*** Data extract

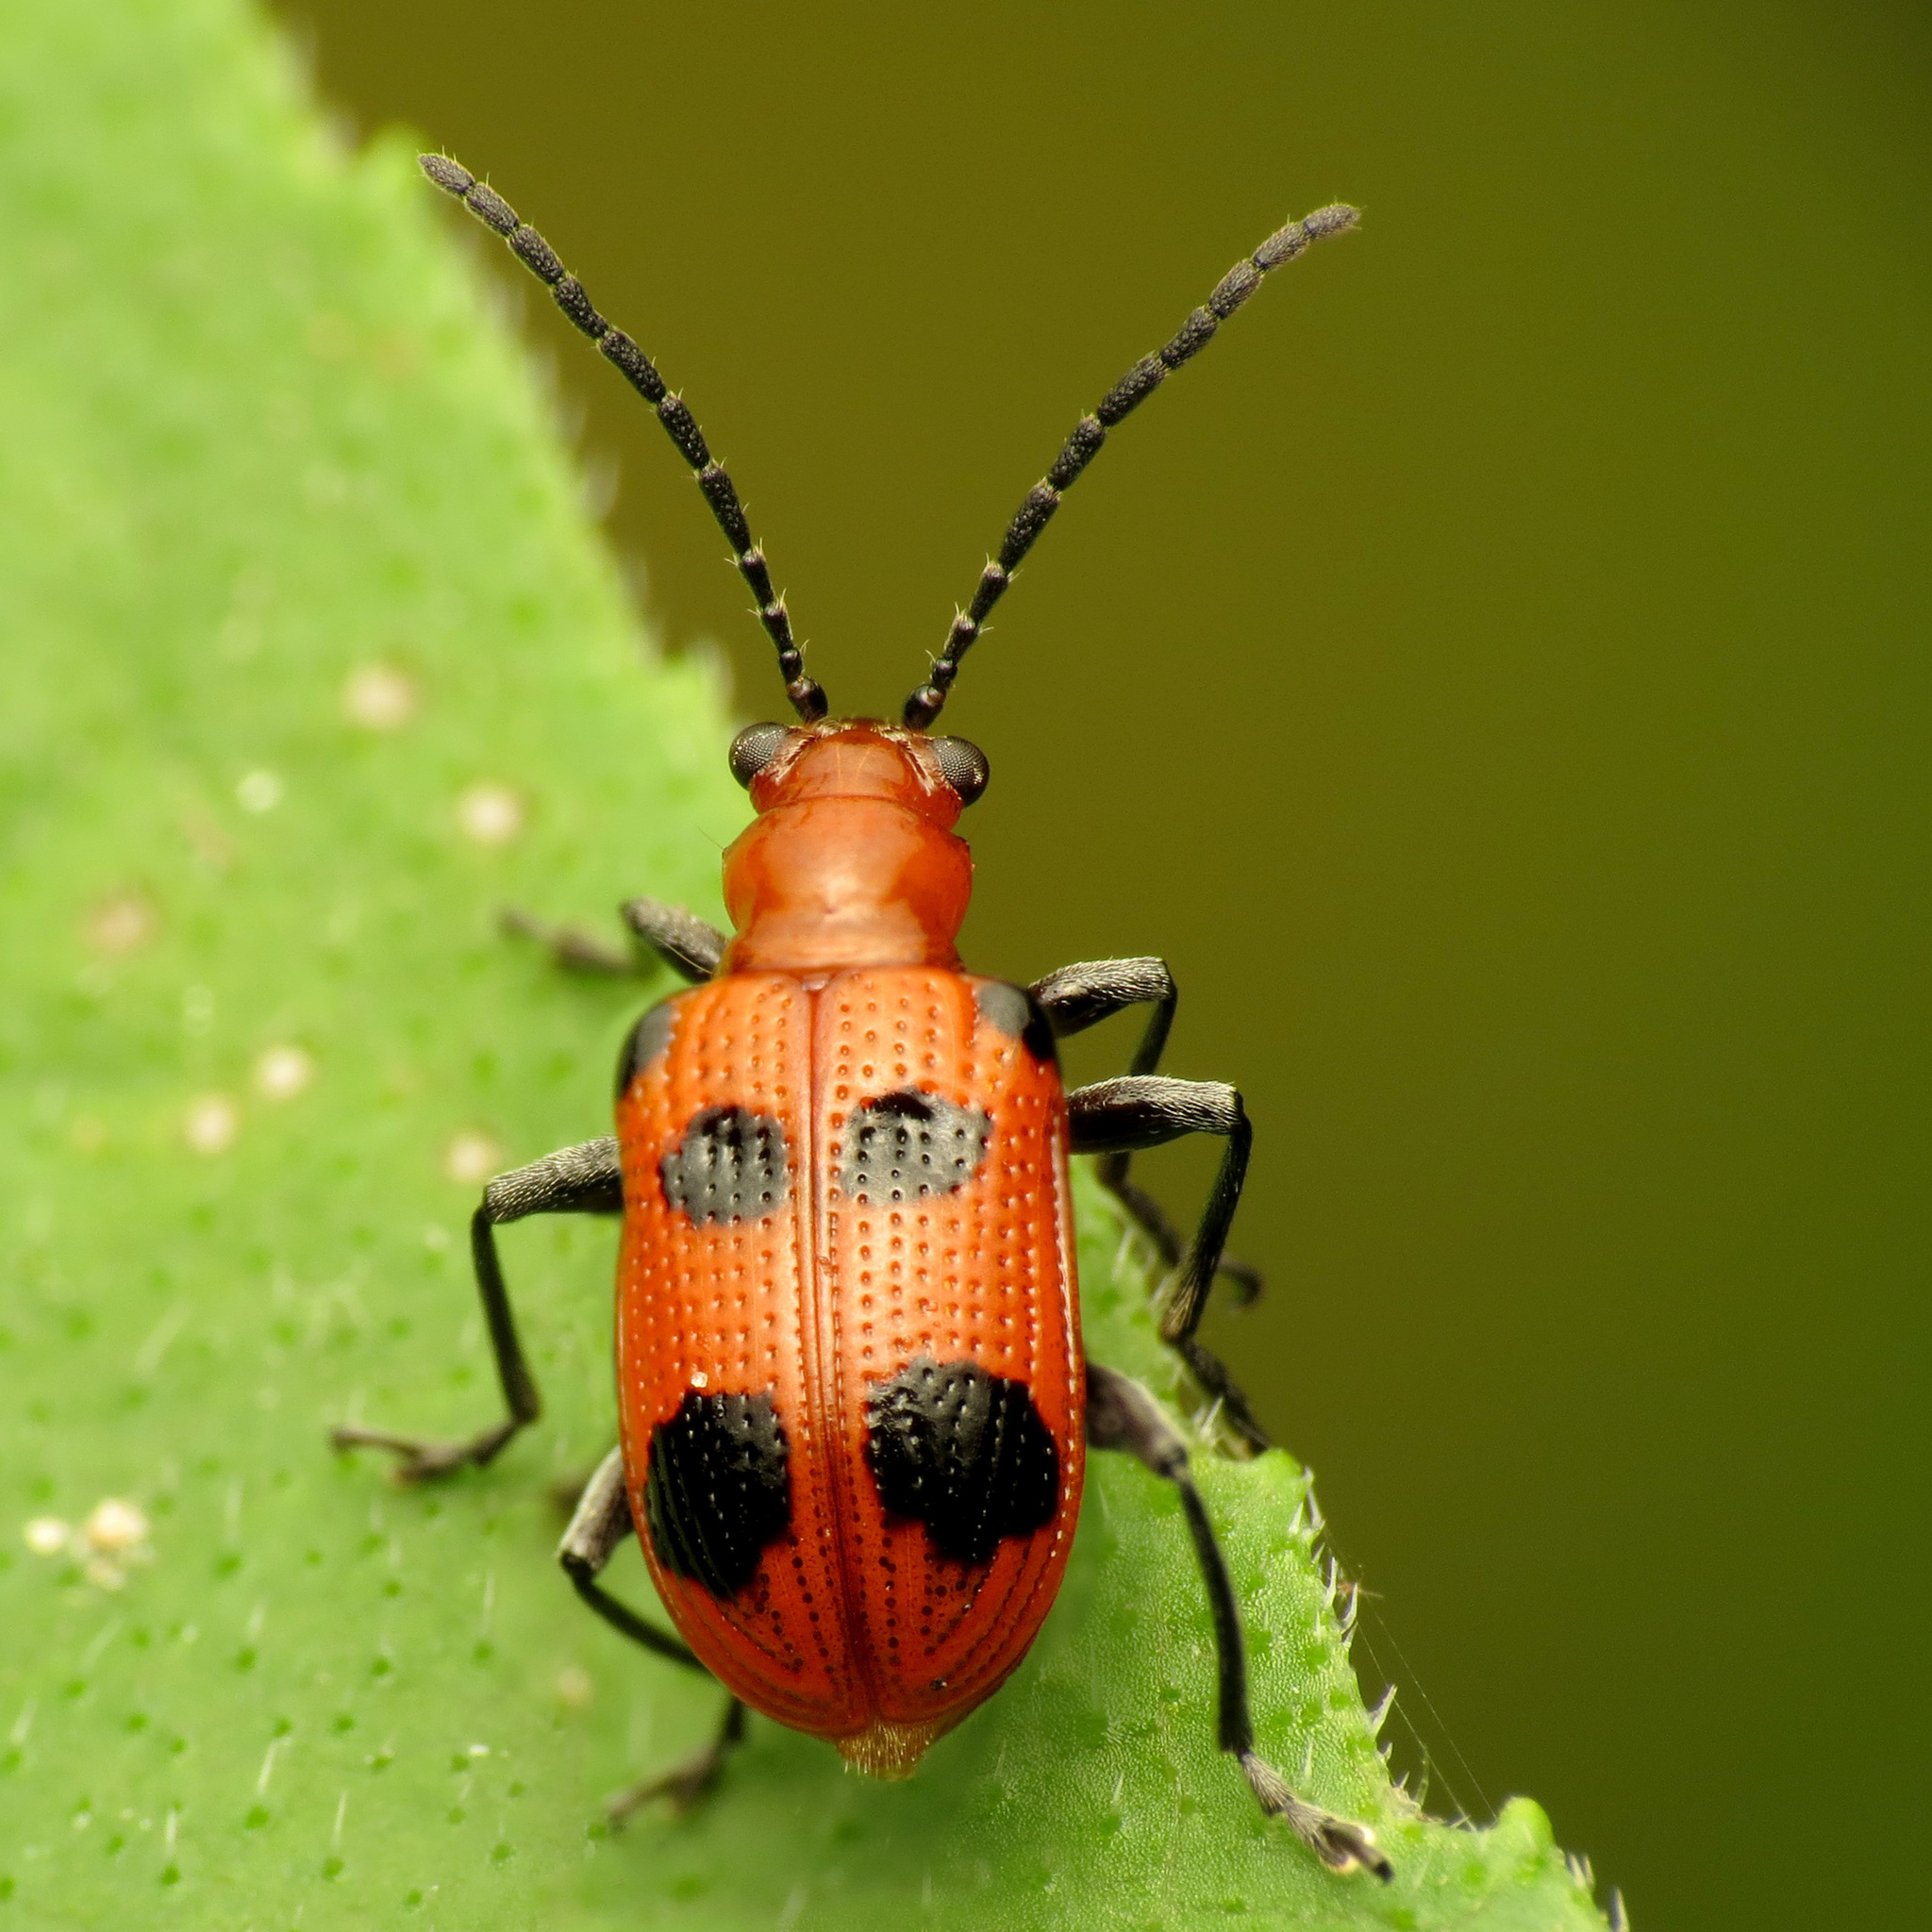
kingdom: Animalia
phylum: Arthropoda
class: Insecta
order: Coleoptera
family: Chrysomelidae
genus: Neolema
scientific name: Neolema sexpunctata
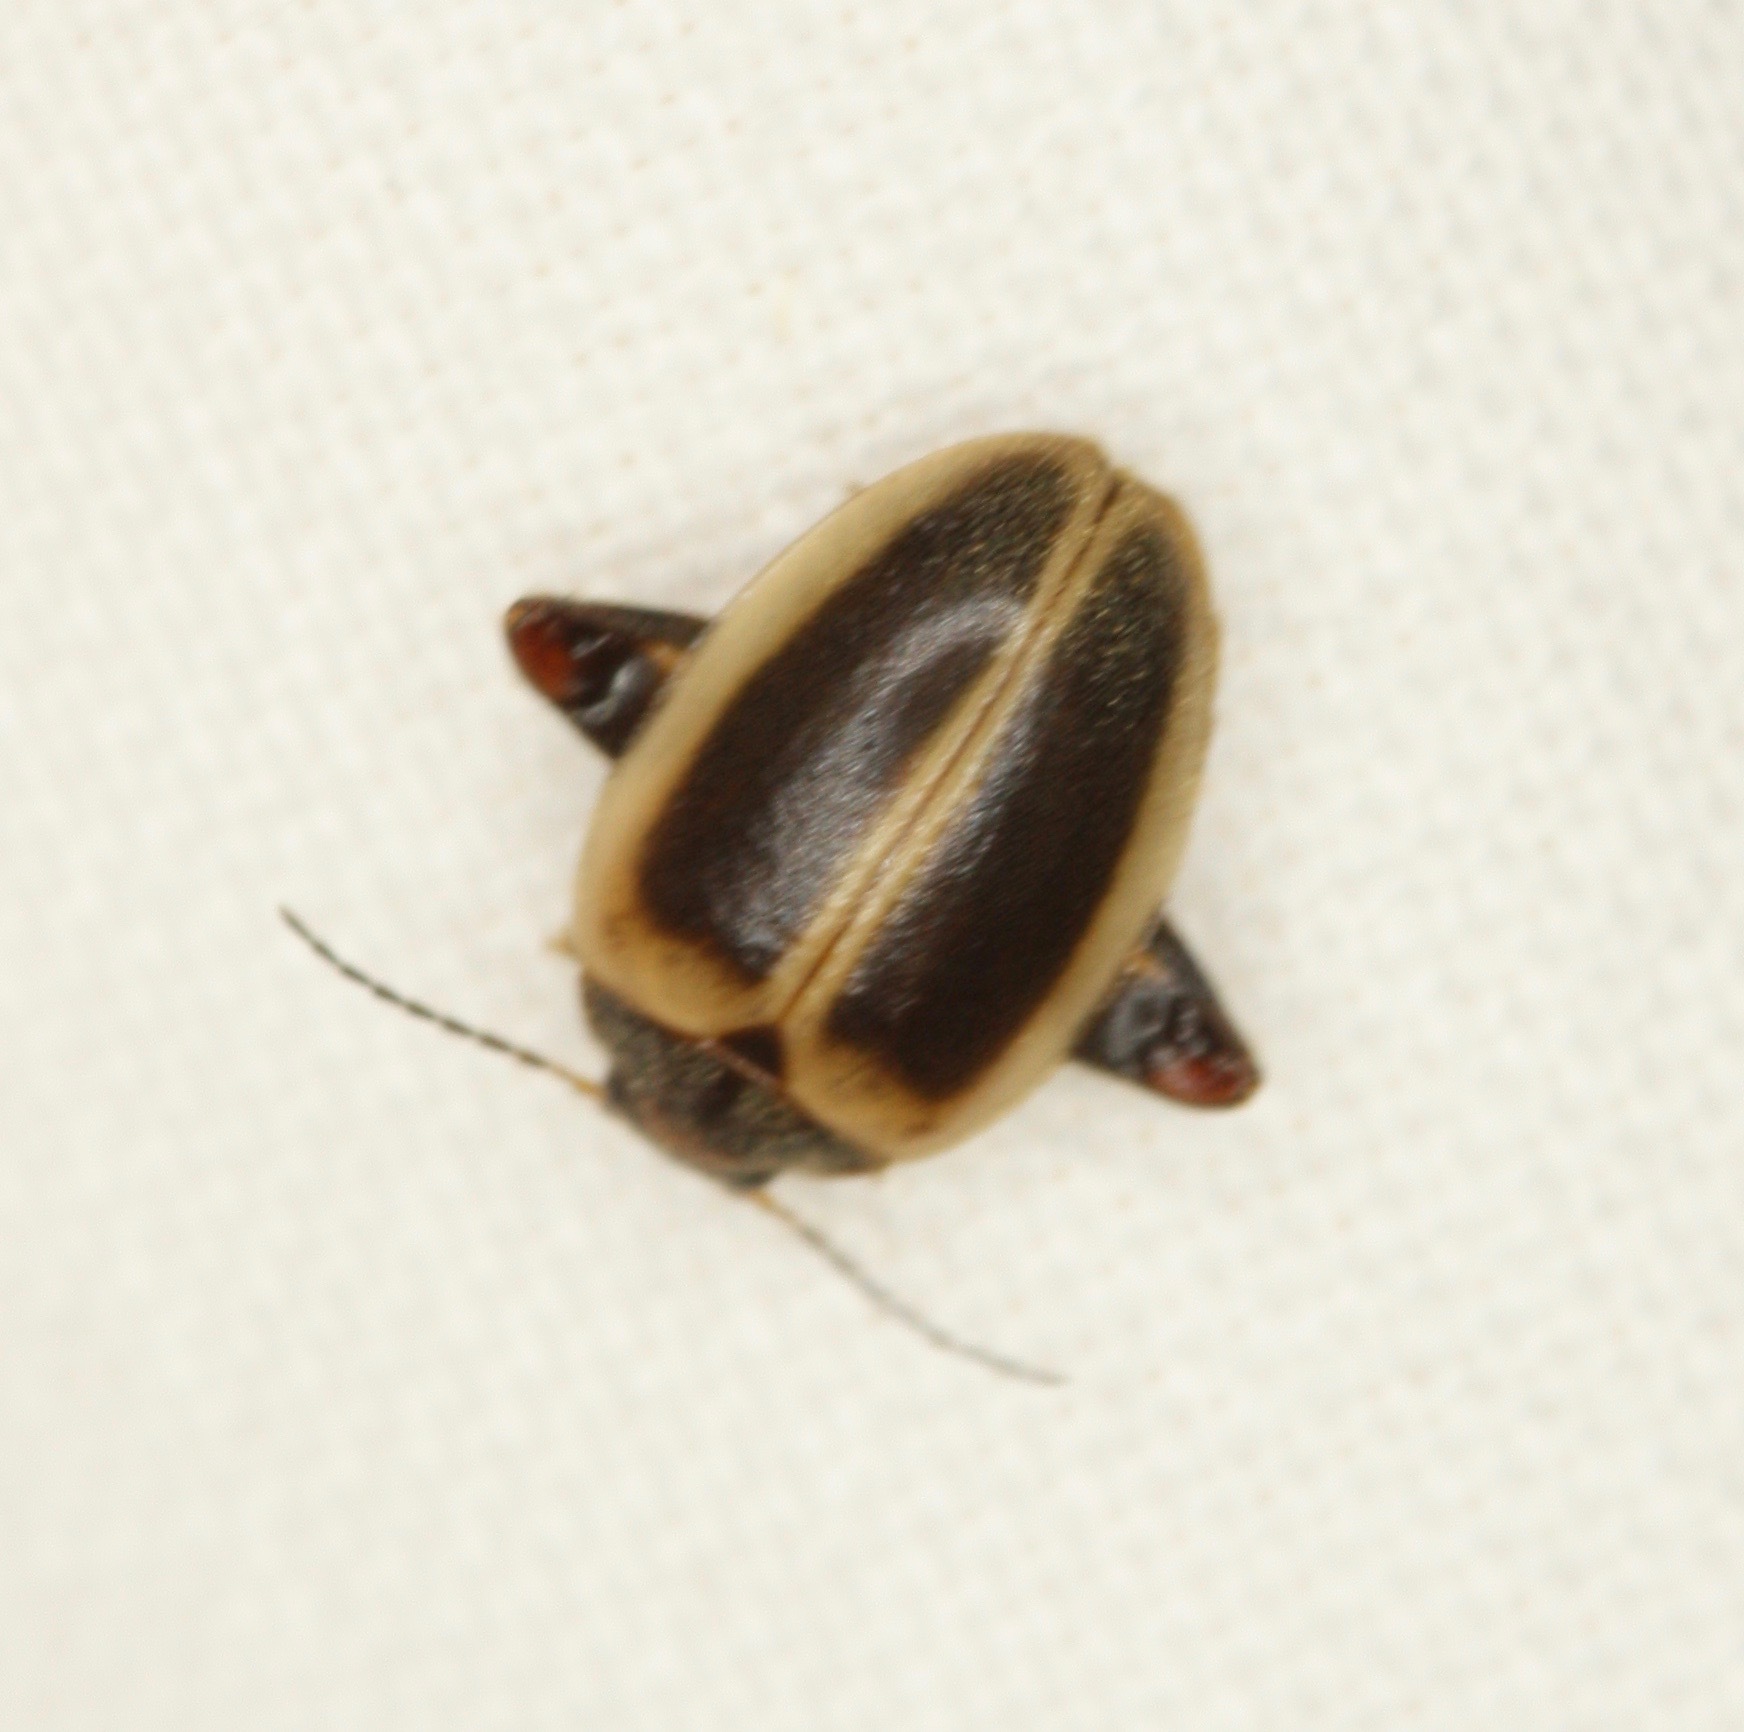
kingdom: Animalia
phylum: Arthropoda
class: Insecta
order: Coleoptera
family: Scirtidae
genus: Ora
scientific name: Ora discoidea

******

▶ [Exercise task]
Print every line of both records above word for word, leaving the pictures out.

▶ [Output for this exercise]
kingdom: Animalia
phylum: Arthropoda
class: Insecta
order: Coleoptera
family: Chrysomelidae
genus: Neolema
scientific name: Neolema sexpunctata
kingdom: Animalia
phylum: Arthropoda
class: Insecta
order: Coleoptera
family: Scirtidae
genus: Ora
scientific name: Ora discoidea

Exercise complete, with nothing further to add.